With older children you might have a lesson negotiating classroom rules where they volunteer behaviours which they think will help to make the classroom a happier place and to help them get the most out of lessons. You will often be impressed and surprised with some of their ideas; like treating each other with respect, always doing their best work and handing homework in on time! You can then make a list of their rules and even get everyone, including you, to sign it. Make photocopies of the list for everyone to stick inside their books and you can enlarge it to display somewhere in the classroom.
2. Use variety
Although chocolate is delicious and many of us could happily eat it every day, we would soon become bored with a diet of chocolate. Why? Because it would no longer be a novelty. We would actually start to feel sick of it! The same can true of any classroom activity. A favourite activity can be fun and educational, but if we do it in the same way every day and only do that type of activity, it can become boring. We know that different children learn in different ways and that different activities cater for their needs in English. Stories provide children with input, as do songs, rhymes and chants.

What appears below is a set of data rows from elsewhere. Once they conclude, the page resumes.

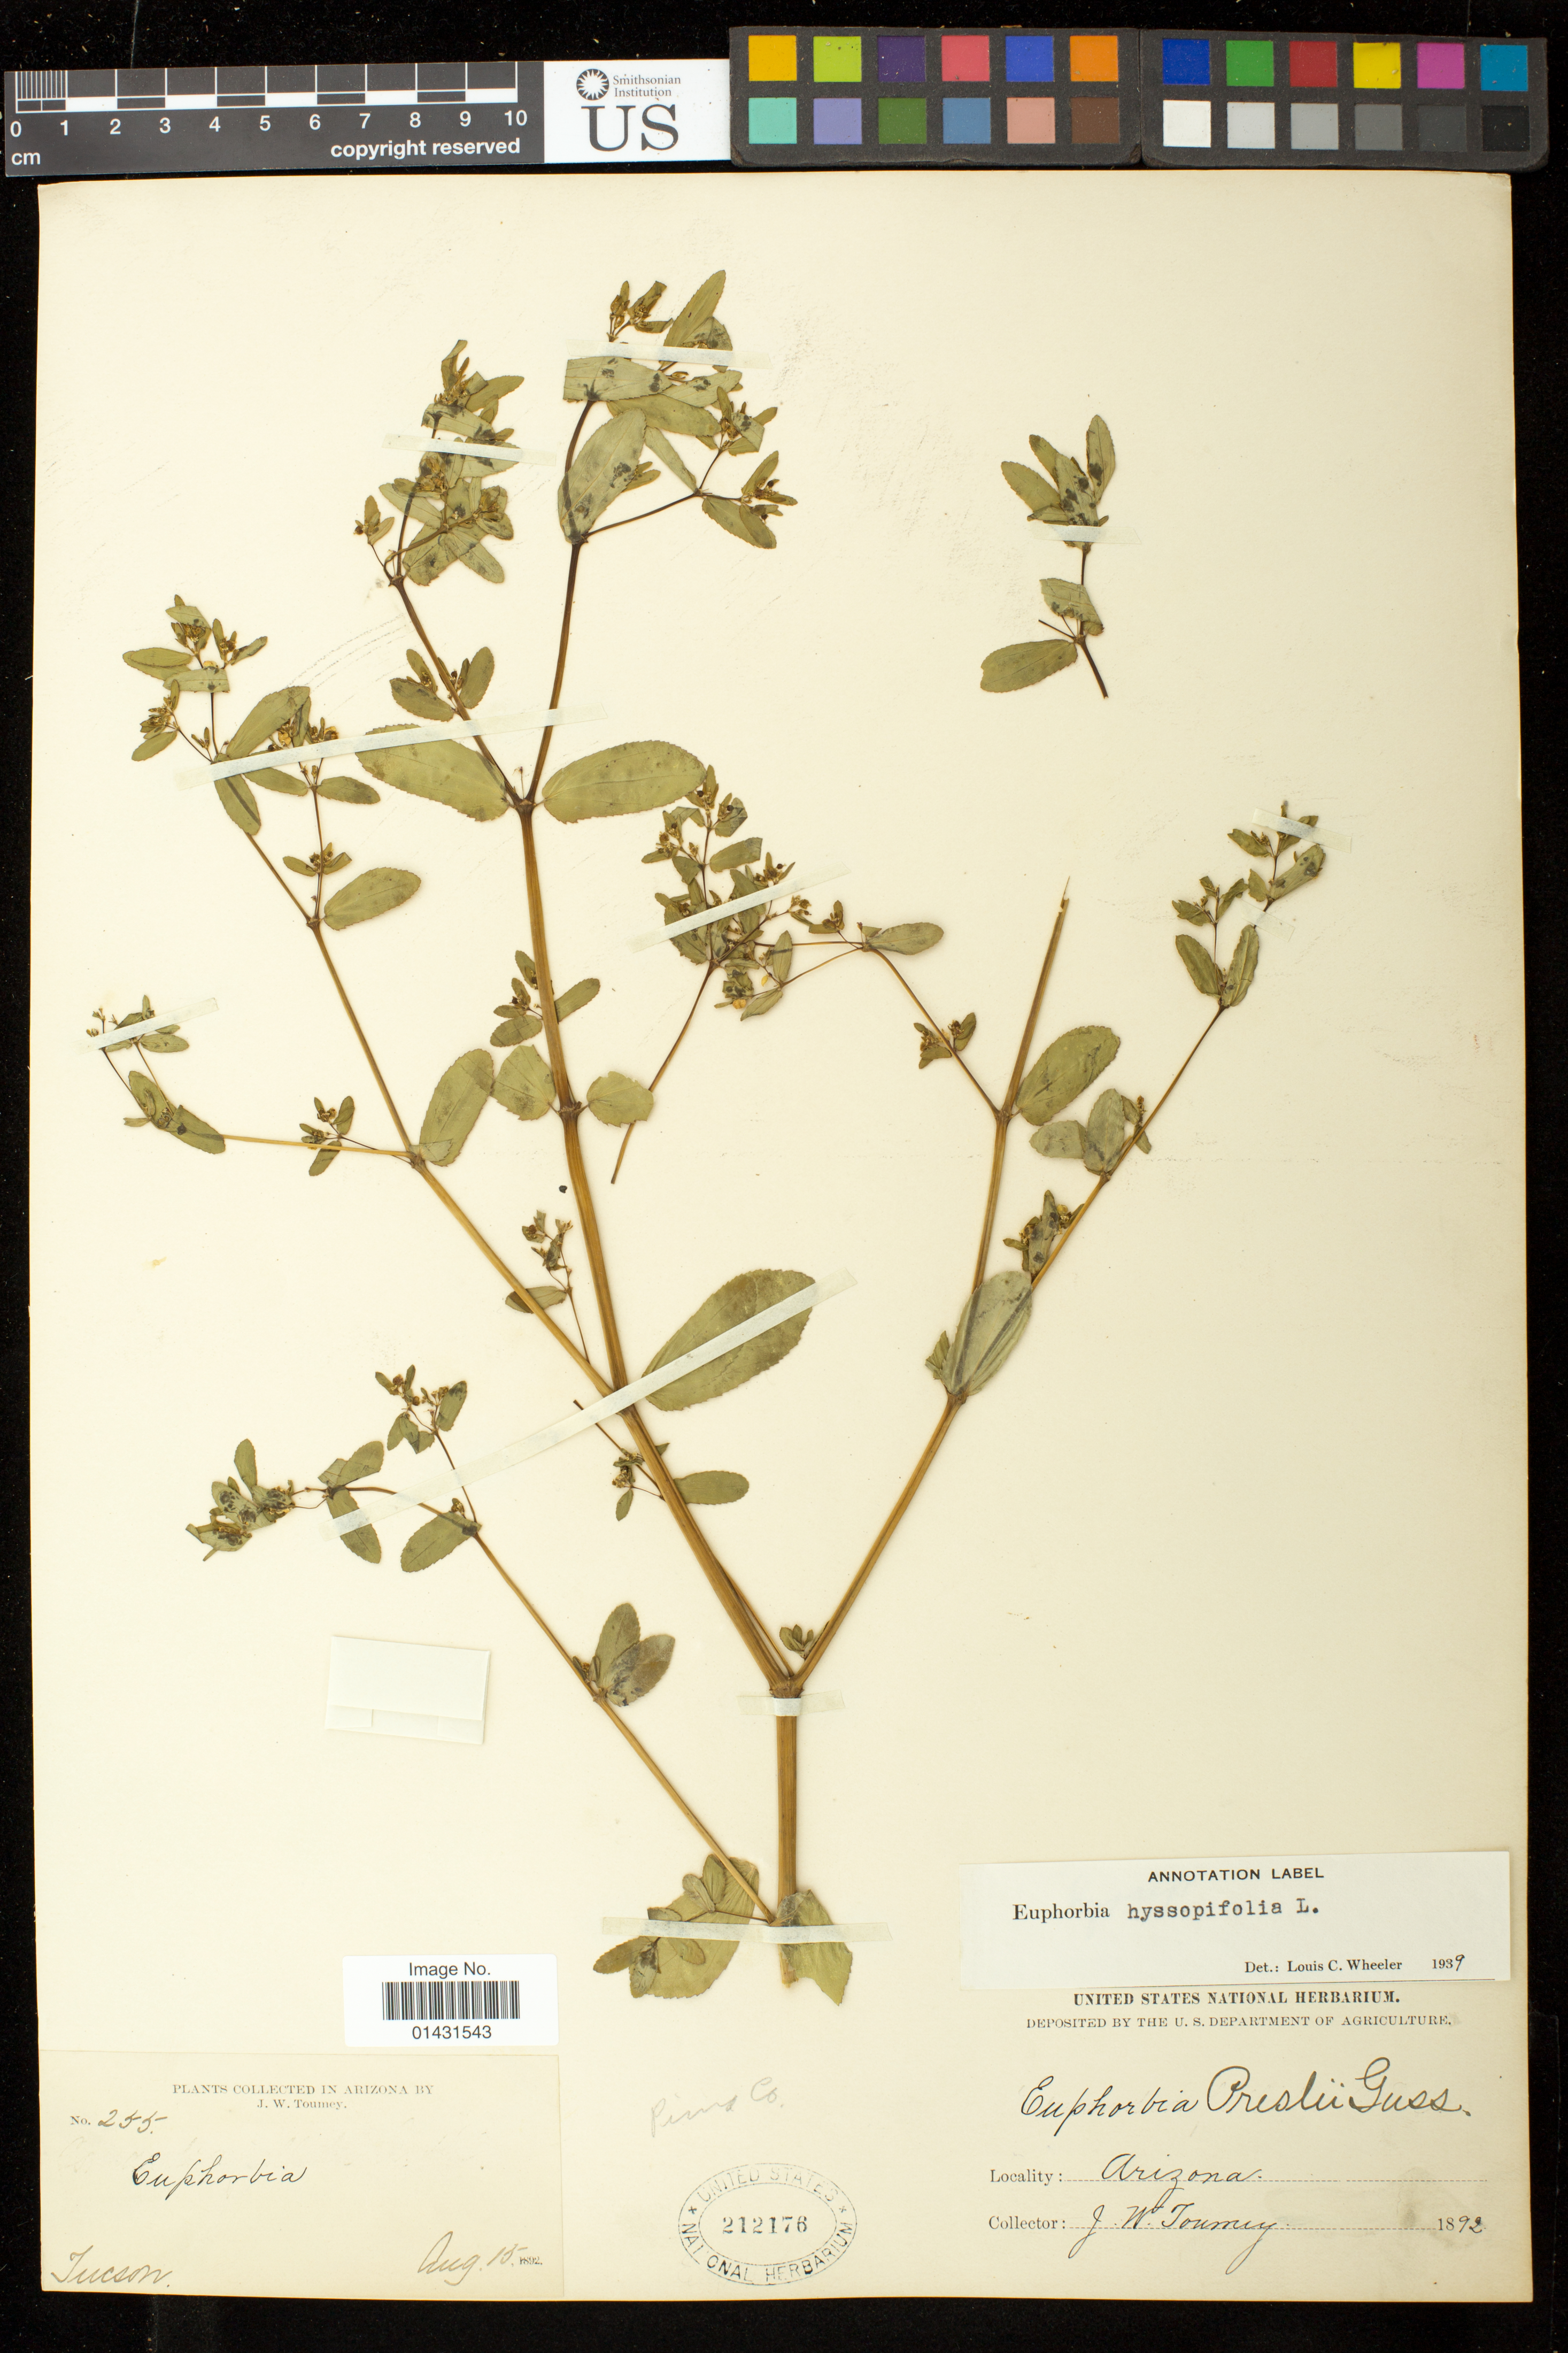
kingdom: Plantae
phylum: Tracheophyta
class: Magnoliopsida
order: Malpighiales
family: Euphorbiaceae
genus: Euphorbia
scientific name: Euphorbia hyssopifolia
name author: L.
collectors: J. W. Toumey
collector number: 255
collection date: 1892-08-15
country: United States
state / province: Arizona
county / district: Pima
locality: Tucson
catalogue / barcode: US 212176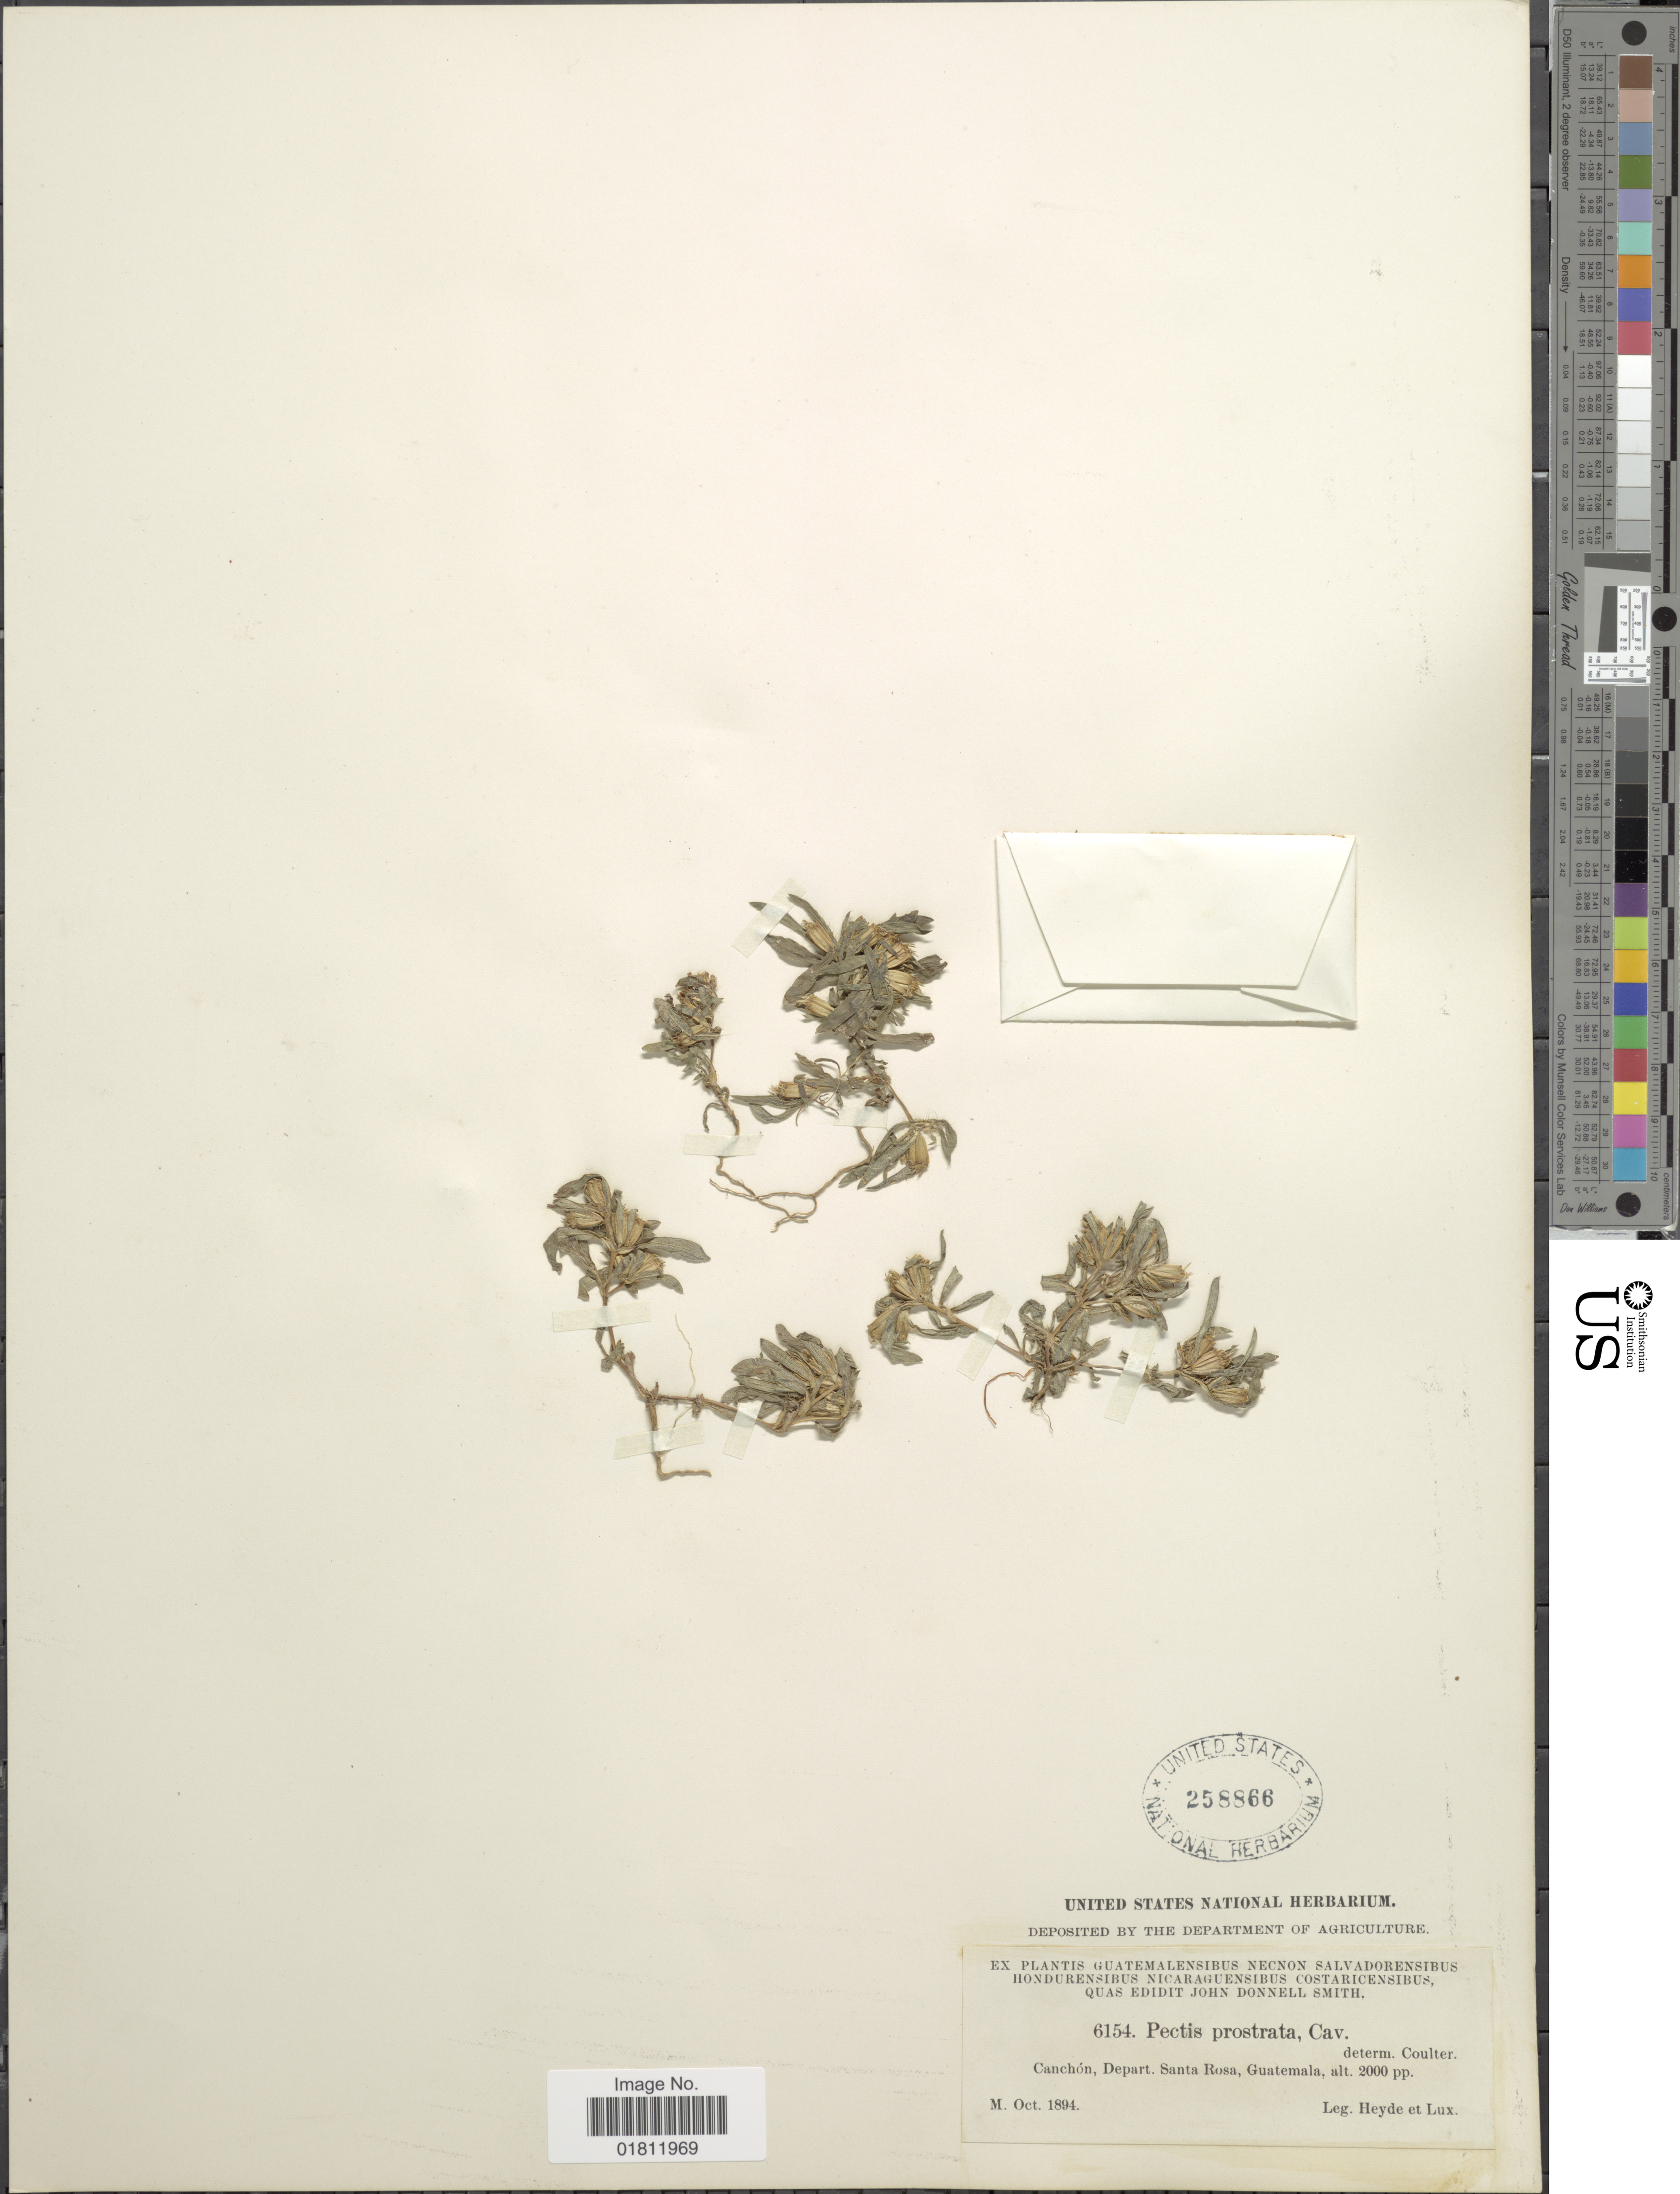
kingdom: Plantae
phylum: Tracheophyta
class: Magnoliopsida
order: Asterales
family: Asteraceae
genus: Pectis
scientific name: Pectis prostrata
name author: Cav.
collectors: Heyde & Lux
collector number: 6154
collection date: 1894-10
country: Guatemala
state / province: Santa Rosa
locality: Canchon, Depart. Santa Rosa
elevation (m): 610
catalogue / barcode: US 258866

Play, drama and well-chosen games help them internalize language and use it to communicate. However, there are many other activities children enjoy that help them learn language and we should exploit them to full advantage. For example, Alan Maley says of using art and craft in the English classroom:
While making things, children also make meaning. As they explore shapes, colours, textures, constructions, they are extending their experience and understanding of the world – and doing it through the medium of the foreign language.” (In the foreword of Wright, A, 2001)
3. Have fun
Creating fun in the classroom does not mean that the children have to be on the go constantly or that you, the teacher, have to be the all singing all dancing entertainer. Fun can be created in many ways – singing, stories, quizzes, chants, games, acting out, TPR activities… The list is endless. Believe it or not, one of my students’ favourite games is the List Game, where they choose 6 topics, which I write on the board and number from one to six, each number corresponding to the sides of a dice. The children get into teams. One team throws the dice and all the teams have 3 minutes to write a list of words from that topic. They have as much fun with this game as with a running dictation or TPR game.
4. There needs to be language pay-off
Whilst it’s important to make learning fun for young learners, in the limited amount of time we have for English, we need to make sure that there is what Rixon calls language pay-off in every activity. When preparing a game or any other activity, it is important to be clear about the language and learning objectives. We can sometimes get carried away when we see our students having fun, however we must be sure that there is enough language learning going on to justify the activity.
Monitoring is most important during communicative group activities as many will revert to L1. Children find an award very motivational, e.g. a gold star for the table using the most English, or you could give the table not using enough English an Untrophy.
5. Music and movement
The dictionary defines music as an “art of sound in time that expresses ideas and emotions through elements of rhythm, melody, harmony and colour.” (http://dictionary.reference.com/)
Music has unique qualities and a well-chosen song or piece of music can provide language learning benefits from Pre-Primary all the way up to the end of Primary, providing the children with useful language input that can be fun at the same time. If the children leave your classroom singing an English song in their head they will carry it with them all day and at home too, something Tim Murphey referred to as S-S-I-T-H-P – Song Stuck in the Head Phenomenon.